The immigration office was next to a covered bridge that looked like something from Sleepy Hollow. We had our passports stamped for the final time, shook hands and got back on the bikes. ‘You all set, Ewan?’ I called.
He nodded. ‘Are you?’
‘I suppose.’
‘The last leg, Charley.’
I was grinning now. ‘Only until the next time.’
I pulled my last border wheelie, the biggest of the trip so far. The wheel came down sideways, wobbled a bit but I held it. Then we were in South Africa and the next stop was the lodge and Ollie, Doone and Kinvara. Yeehaw!
Apart from dying to see them I had no idea what I was feeling. We would have covered almost fifteen thousand miles by the time we finished, a convoy of riders following us into Cape Town. I’d miss my bike, my tent, my sleeping bag. I’d miss the African skies and talking to all my family on the phone while watching the most wonderful sunsets. I’d miss riding with Ewan. It had been three years since we’d rode the first time; would it be another three until we set off again? I’d get withdrawal symptoms, I knew I would, just like the last time. I’d wake up and expect to see Ewan, only it would be Ollie beside me.
That night we stayed at a small motel where we were the only guests apart from this one guy who’d been there a week. I think he got a bit of a shock when he came in and there we were lounging around in motorcycle gear. We got chatting and discovered he worked in adult education, training the teachers who taught the adults in the poorer areas of the Western Cape. He told us that much had changed in South Africa since the days of
apartheid but even now there were still pockets of racism. The real divide between the people, however, was economic.
He couldn’t quite believe that we’d ridden all the way through Africa. He said that many South Africans didn’t travel the continent. They’d been told – taught even in some cases – that Africa really was a dark continent full of violence and murder. It was the same story we’d heard from the scaremongers back in Britain. Apparently when South Africans went on holiday it was usually to Europe or America, rarely their own continent. It’s crazy the things people are told, and it was driven home a little later when we were stopped by the Western Cape traffic police and they said the same thing. The truth is, all that is bullshit. Africa’s no Mecca for machete wielding mercenaries, it’s a continent full of people who just want normal everyday things like a home and somewhere for their children to go to school. In all the time I’d been here I’d not felt threatened once. I realised then how lucky Ewan and I had been to stumble into Russ and Dave; they’d put this whole thing together and because of that we were allowed to ride across Africa and hopefully we’d learned something along the way.

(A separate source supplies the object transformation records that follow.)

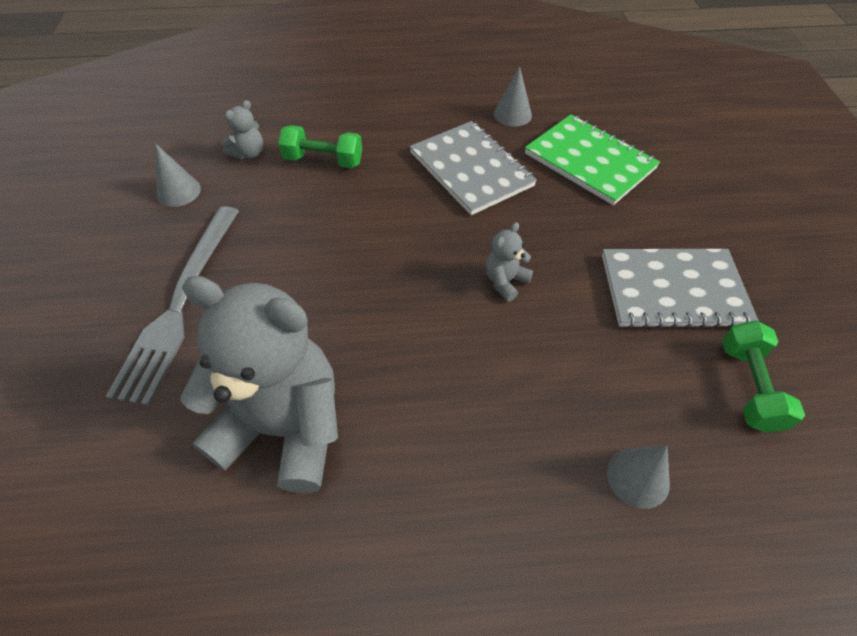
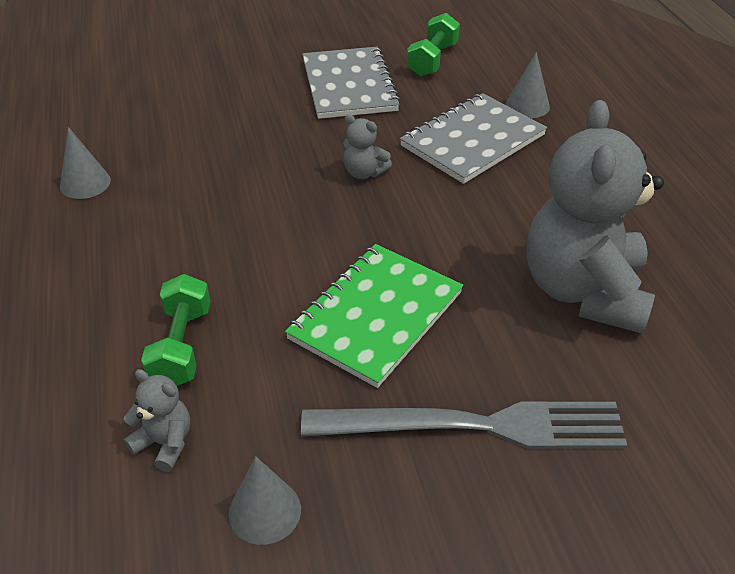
camera: 100 degrees left, 10 degrees down
grey notebook [410,121,537,215] -> grey notebook moved to [400,93,547,184]
green notebook [525,114,660,205] -> green notebook moved to [285,244,463,388]
green dumbbell [722,320,805,433] -> green dumbbell turned 60 degrees counterclockwise [407,13,460,76]

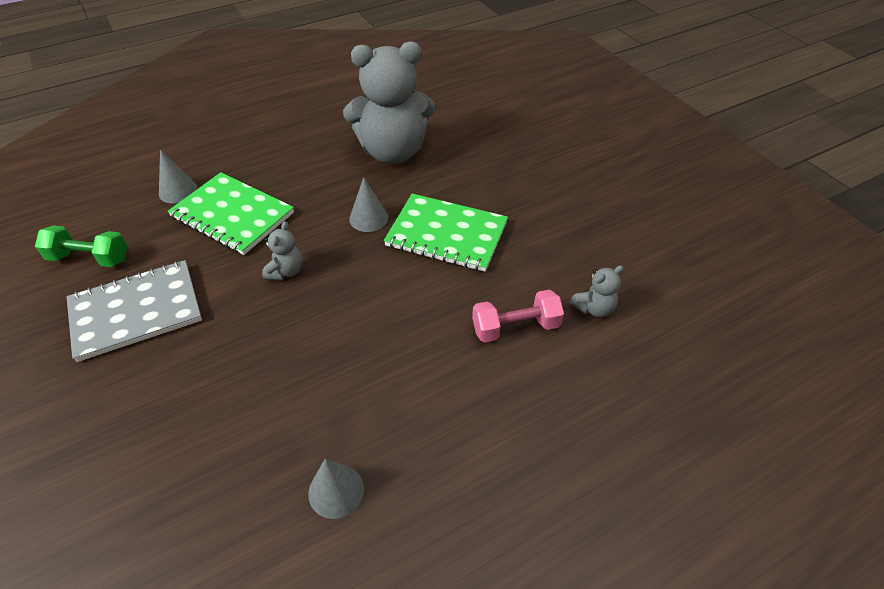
camera: 105 degrees left, 5 degrees up
grey teddy bear [123,369,190,472] -> grey teddy bear turned 135 degrees counterclockwise [570,265,624,317]
green dumbbell [141,274,210,386] -> pink dumbbell [472,289,564,343]
grey cone [229,456,301,545] -> grey cone moved to [349,177,388,232]
grey fork [301,402,627,449] -> none
grey notebook [400,93,547,184] -> green notebook [167,172,294,255]

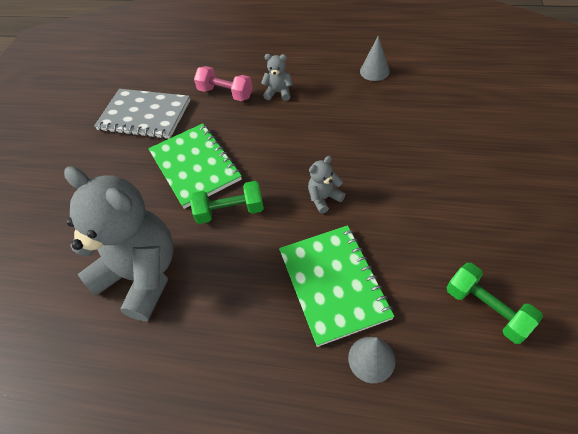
camera: 135 degrees left, 5 degrees up
grey notebook [67,260,202,362] -> grey notebook moved to [94,89,190,139]
grey cone [349,177,388,232] -> green dumbbell [190,181,264,224]
grey teddy bear [570,265,624,317] -> grey teddy bear moved to [261,54,293,101]

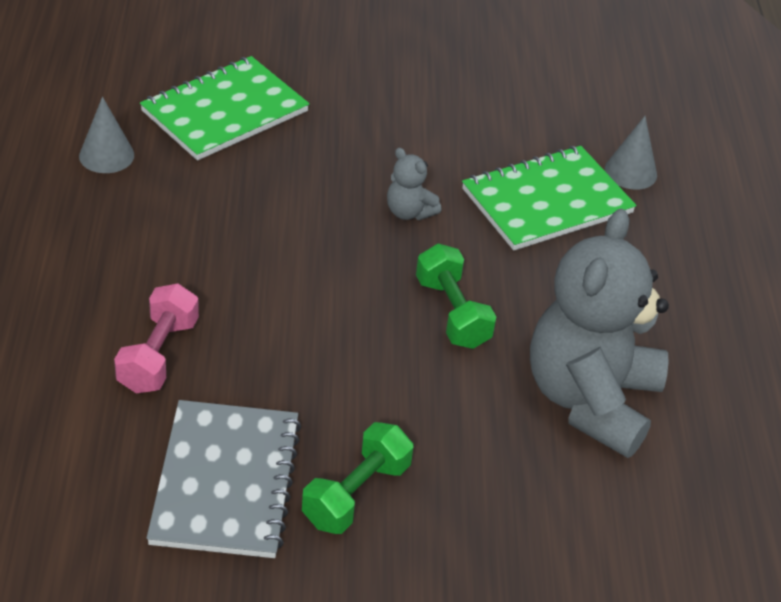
camera: 110 degrees left, 10 degrees down
green notebook [148,123,242,209] -> green notebook moved to [140,56,309,160]
grey teddy bear [261,54,293,101] -> none
green dumbbell [447,263,543,344] -> green dumbbell moved to [302,422,413,534]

We were up before it got light. It was winter now, and cold. Rain had been forecast and we had three hundred and forty miles to go. Ewan told me he didn’t want the trip to end. He told me he’d miss his boots, the big off-roaders he’d worn the long way down. He’d miss hunting down a campsite and lighting a fire. He’d miss geep and elephants, and camels on the road.
He was concerned about his back tyre, though. The plugs had held so far but now we were in civilisation he thought he ought to get the tyre patched from the inside. We filled up with petrol and the guy serving told us there was a tyre place just up the road. Ewan went ahead while I filled mine and Claudio’s bikes.